Simplified Option for Employer Reporting

  • For employers that provide a “qualifying offer” to any of their full time employees, the final rules provide a simplified alternative to reporting monthly, employee-specific information on those employees.
  • A qualifying offer is an offer of minimum value coverage that provides employee-only coverage at a cost to the employee of no more than about $1,100 in 2015 (9.5 percent of the Federal Poverty Level), combined with an offer of coverage for the employee’s family. 
  • For employees who receive qualifying offers for all 12 months of the year, employers will need to report only the names, addresses, and taxpayer identification numbers (TINs) of those employees and the fact that they received a full-year qualifying offer.  Employers will also give the employees a copy of that simplified report or a standard statement indicating that the employee received a full-year qualifying offer.
  • For employees who receive a qualifying offer for fewer than all 12 months of the year, employers will be able to simplify reporting to the IRS and to employees for each of those months by simply entering a code indicating that the qualifying offer was made.  

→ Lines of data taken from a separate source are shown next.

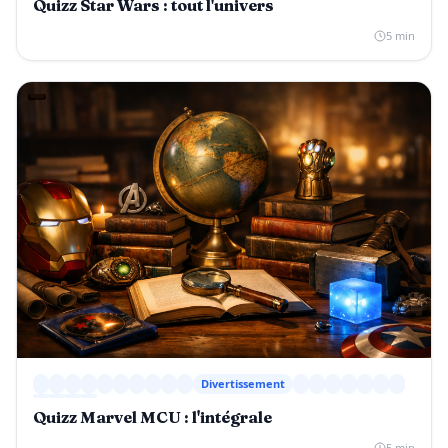
Quizz Star Wars : tout l'univers
5 min
Divertissement
Quizz Marvel MCU : l'intégrale
5 min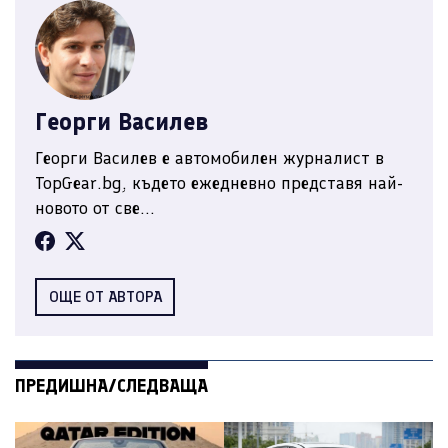
Георги Василев
Георги Василев е автомобилен журналист в
TopGear.bg, където ежедневно представя най-
новото от све...
ОЩЕ ОТ АВТОРА
ПРЕДИШНА/СЛЕДВАЩА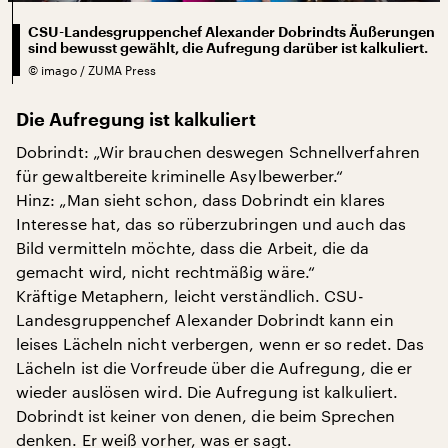
CSU-Landesgruppenchef Alexander Dobrindts Äußerungen
sind bewusst gewählt, die Aufregung darüber ist kalkuliert.
©
imago / ZUMA Press
Die Aufregung ist kalkuliert
Dobrindt: „Wir brauchen deswegen Schnellverfahren
für gewaltbereite kriminelle Asylbewerber.“
Hinz: „Man sieht schon, dass Dobrindt ein klares
Interesse hat, das so rüberzubringen und auch das
Bild vermitteln möchte, dass die Arbeit, die da
gemacht wird, nicht rechtmäßig wäre.“
Kräftige Metaphern, leicht verständlich. CSU-
Landesgruppenchef Alexander Dobrindt kann ein
leises Lächeln nicht verbergen, wenn er so redet. Das
Lächeln ist die Vorfreude über die Aufregung, die er
wieder auslösen wird. Die Aufregung ist kalkuliert.
Dobrindt ist keiner von denen, die beim Sprechen
denken. Er weiß vorher, was er sagt.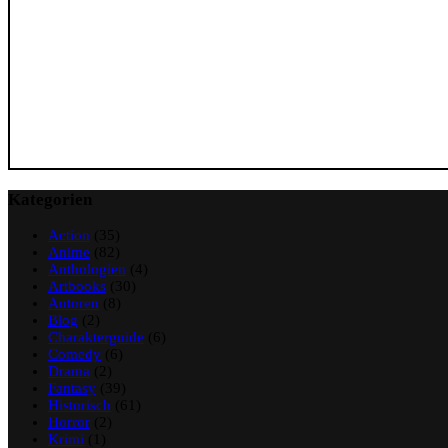
Kategorien
Action
(35)
Anime
(82)
Anthologien
(4)
Artbooks
(30)
Autoren
(8)
Blog
(2)
Charakterguide
(6)
Comedy
(6)
Drama
(2)
Fantasy
(39)
Historisch
(61)
Horror
(2)
Krimi
(1)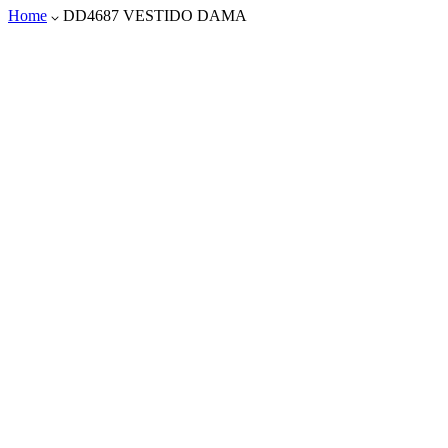
Home
DD4687 VESTIDO DAMA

  • To provide for a phase-in of the simplified option, employers certifying that they have made a qualifying offer to at least 95% of their full-time employees (plus an offer to their families) will be able to use an even simpler alternative reporting method for 2015.  Those employers will be able to use the simplified, streamlined reporting method for their entire workforce, including for any employees who do not receive a qualifying offer for the full year.  Those employers will provide employees with standard statements relating to their possible eligibility for premium tax credits.

The final regulations also give employers the option to avoid identifying in the report which of its employees are full-time, and instead to just include in the report those employees who may be full-time.  To take advantage of this option, the employer must certify that it offered affordable, minimum value coverage to at least 98 percent of the employees on whom it is reporting.